Recent years Switzerland has been facing the external pressure from the United States, the European Union and other wealthy countries concerning tax evasion. As a result, since 1st January 2017, Switzerland has been participating in the Automatic Exchange of Information, also known by the acronym "AEOI", with the OECD and the G20 member countries. Swiss Federal Department of Finance notes that AEOI aims to increase tax transparency and thus prevent cross-border tax evasion. As at October 2019, FTA has already exchanged information on financial accounts with 75 countries. [5]
Under the new regulation, Swiss banks are required to report to the Swiss Federal Tax Administration (FTA) a certain amount of information on the identity and status of accounts (income and assets) of customers who are residents outside Swiss territory for tax purposes. The FTA then exchanges the information it receives with the tax authorities of the customer's country of residence, which will collect the relevant taxes. [6]

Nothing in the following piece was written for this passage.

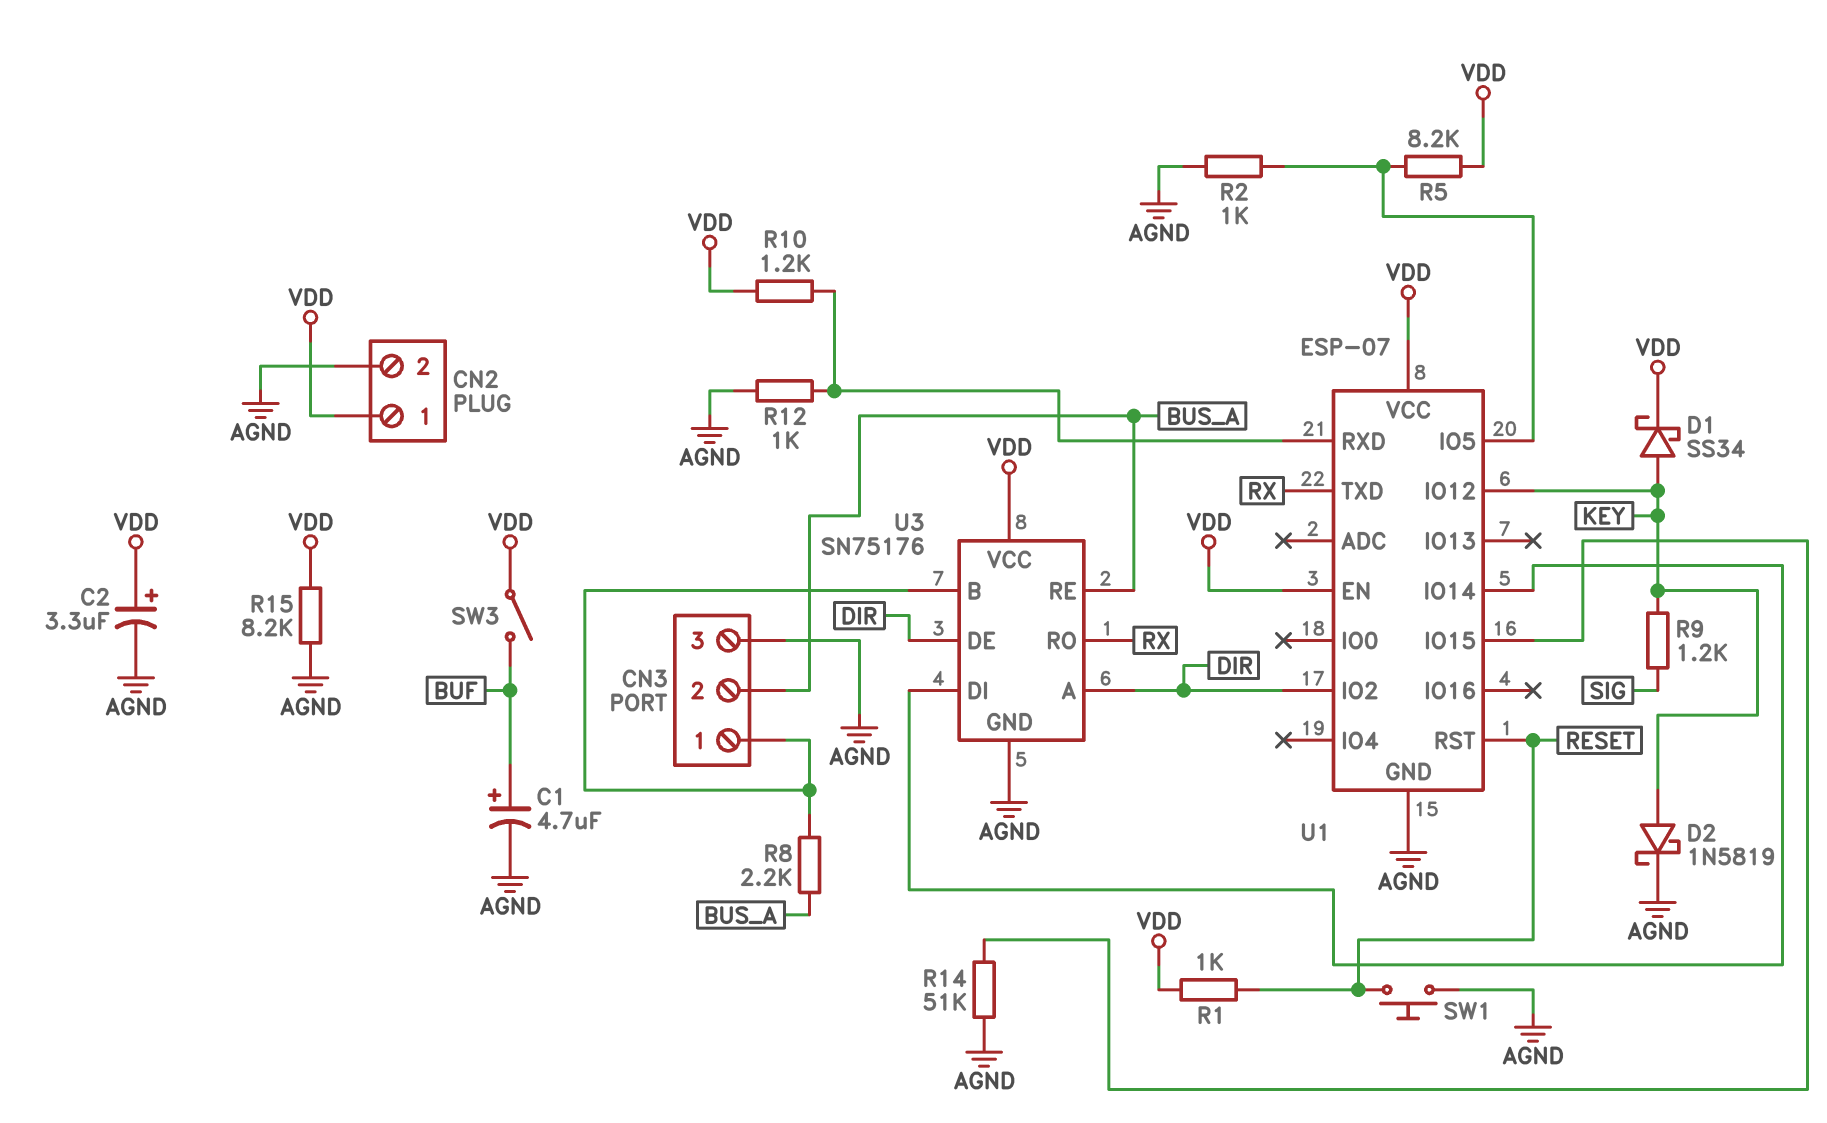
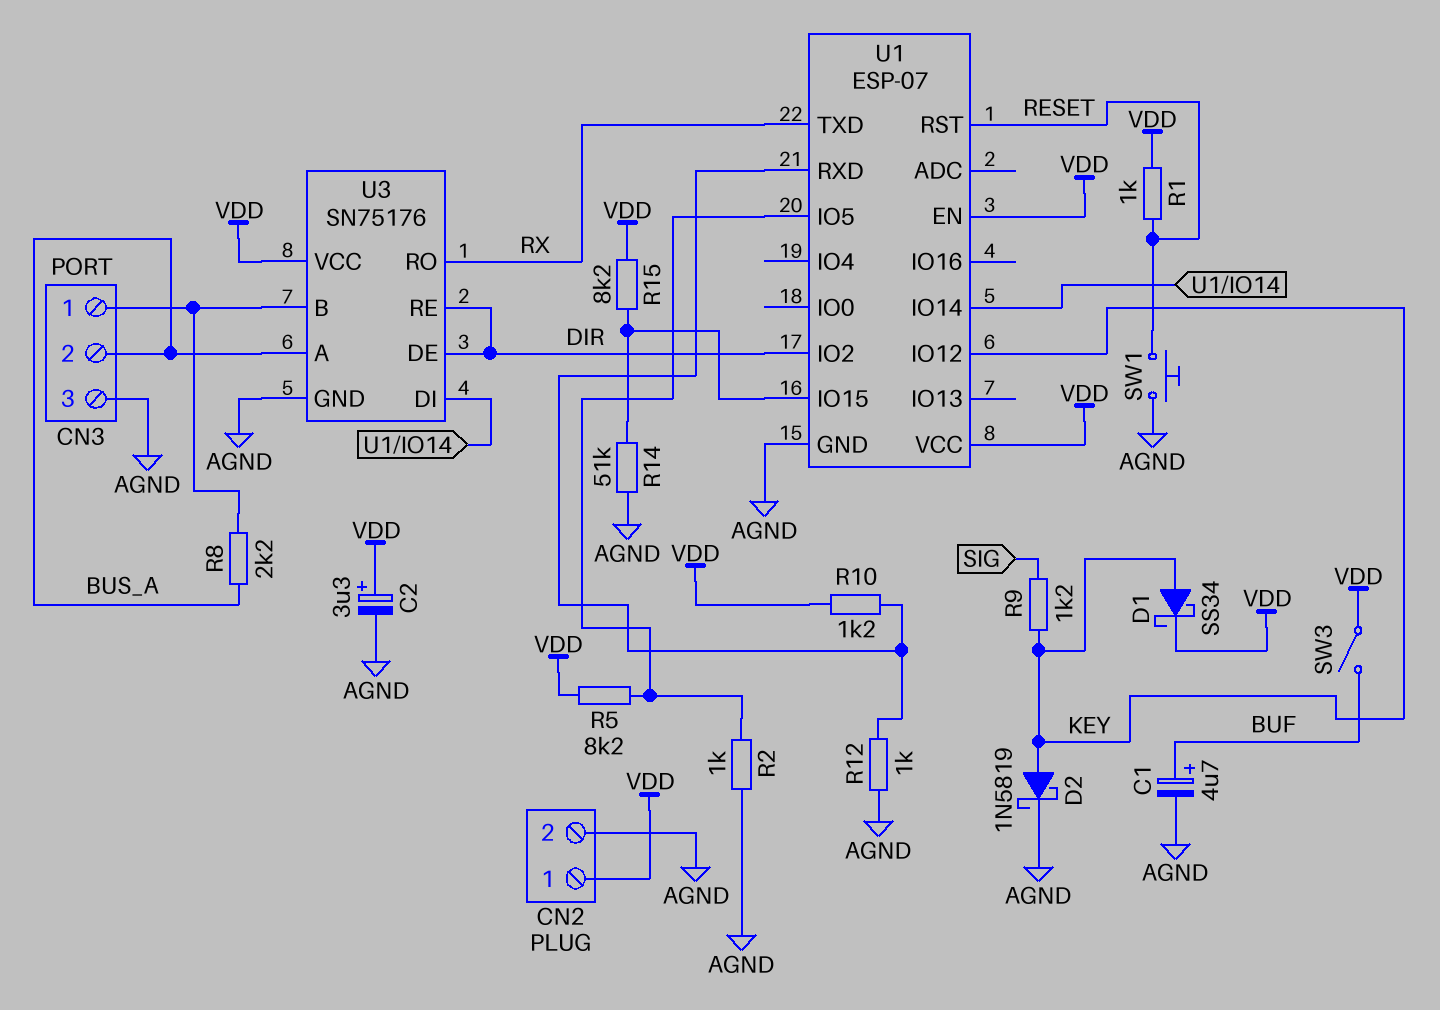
R15: 8.2k (AGND, VDD) -> 8.2k (U1/IO15, VDD)
U3 pin A: DIR -> BUS_A
U3 pin RE: BUS_A -> DIR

The FTA notes which information is exchanged: identification, account and financial information, including name, address, state of residence and tax identification number, as well as information concerning the reporting financial institution, account balance and capital income. [7]

However, AEOI does not apply to Swiss residents. Therefore, this agreement did not change anything for them with regard to bank secrecy.
AEOI – the end of Swiss bank secrecy?
On the one hand, Switzerland is trying to show its strong commitment to international cooperation in tax matters, but at the same time, the process of exchange may seem complicated. As per Swiss legislation, a targeted person benefits from important procedural rights such as the right to review the file (including the request for information), the right to comment and correct the information to be exchanged, and the right to appeal against a decision to exchange, among others. [8] Thus, there still is a possibility to challenge each exchange in a court.

Swiss banks are exchanging information, mostly with wealthy and middle-income countries. However, poorer countries are remaining out of these rules, therefore allowing their citizens to enjoy the strictest privacy. To sum up, rumours about the abolition of bank secrecy in Switzerland are a bit exaggerated.